The feeling inside his body was miraculous. The purity of his muscle fibers, the effortless flow of the endless Qi in his chest — it was incredible. If he commanded the Qi, it moved smoothly, without the slightest fraction of resistance.
He leaned against the wall, catching his breath.
'If the sects knew what this breathing technique truly did,' Wol thought grimly, 'there would be an ocean of blood spilled to claim it.'
He finally understood why the White-Haired Man's path had been erased from history. A technique that bypasses the Lower Dantian and instantly forces Marrow Purification at the age of fifteen breaks the very foundation of the Murim world's balance of power.
Wol looked down at his filthy hands and slowly curled his fingers into a tight fist.
'The Sword Qi,' Wol realized, remembering the impossible, needle-point crimson spark the boy Cheon Ryong had manifested in his dream. 'With Qi this pure, and control this flawless... I can do that too. Things that took fifty years of bitter training just became a matter of practice.'
The impossible was now just a stepping stone.
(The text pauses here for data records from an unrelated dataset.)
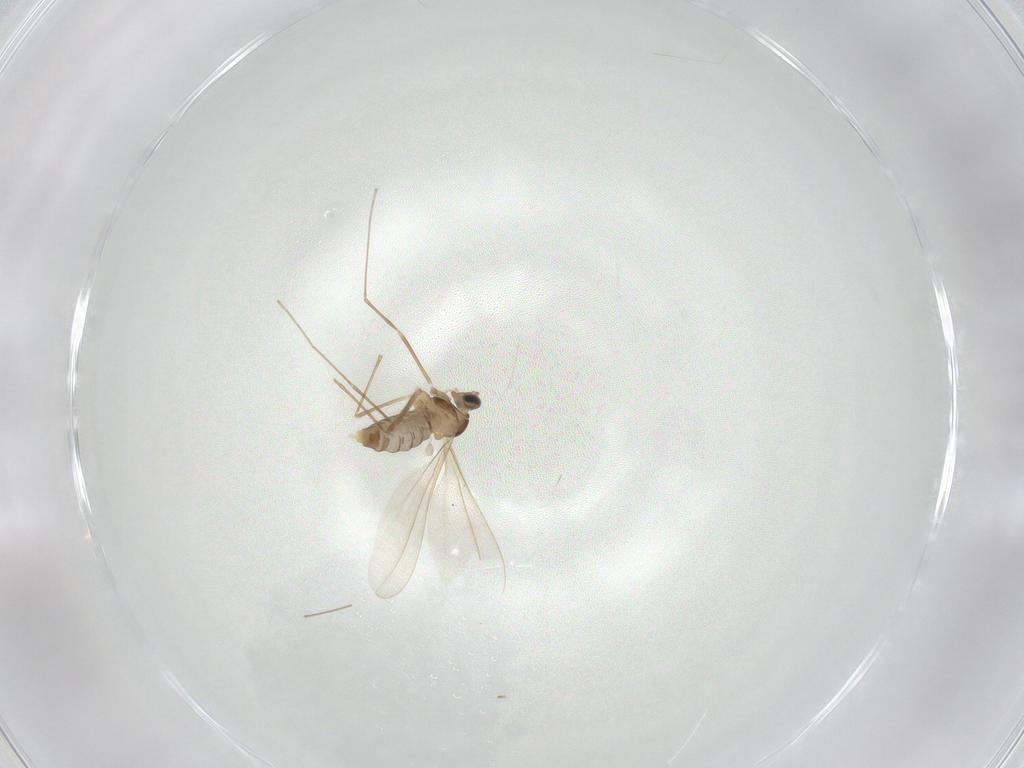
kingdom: Animalia
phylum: Arthropoda
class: Insecta
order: Diptera
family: Cecidomyiidae
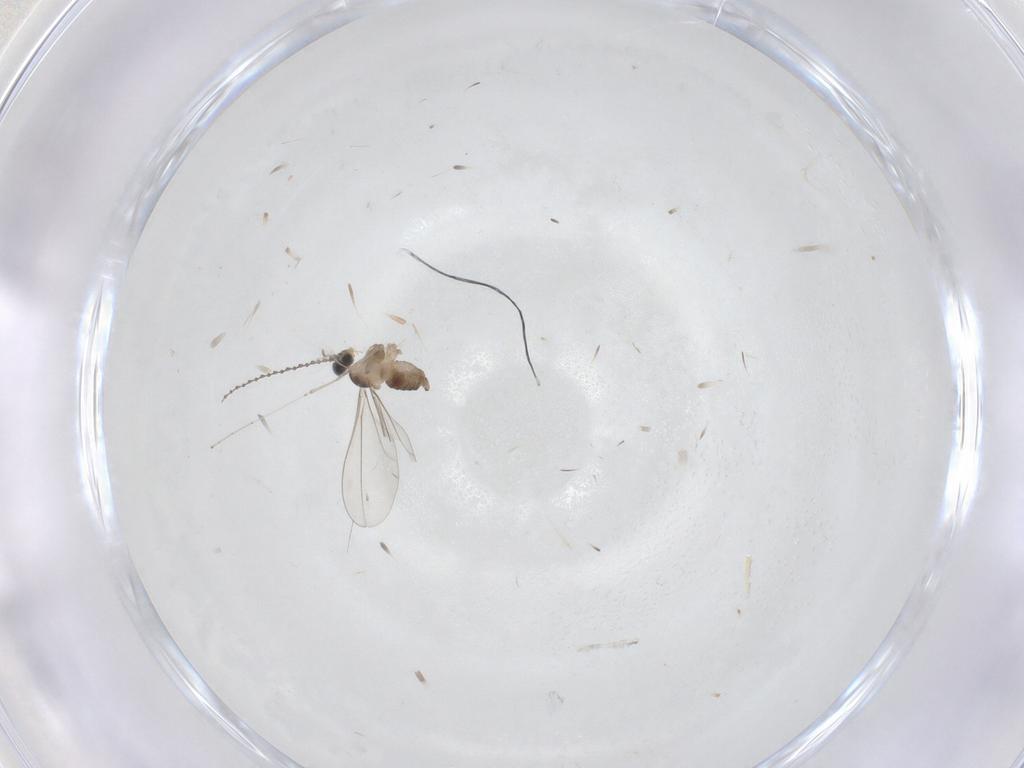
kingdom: Animalia
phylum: Arthropoda
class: Insecta
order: Diptera
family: Cecidomyiidae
He peeled his sludge-soaked, ragged trousers off. He needed a bath immediately.
He looked toward the corner of the room. Folded neatly on a small wooden crate lay a set of crisp, dark-grey martial arts robes.
Nari had sent them over during his last bi-weekly visit.
"You look like a beggar who shrunk his clothes in the wash," she had scolded him, shoving the neatly bundled fabric into his chest.
Wol hadn't paid attention to his attire. He had worn the same patched robe for twenty-four years in the archive. But looking at himself now, his ten-year-old child's clothes had ripped at the seams, completely unable to contain his sharply grown, fifteen-year-old frame.
He picked up the dark-grey robes, grabbed a towel, and pushed the back door open, walking out toward the river to wash away the dirt from his body.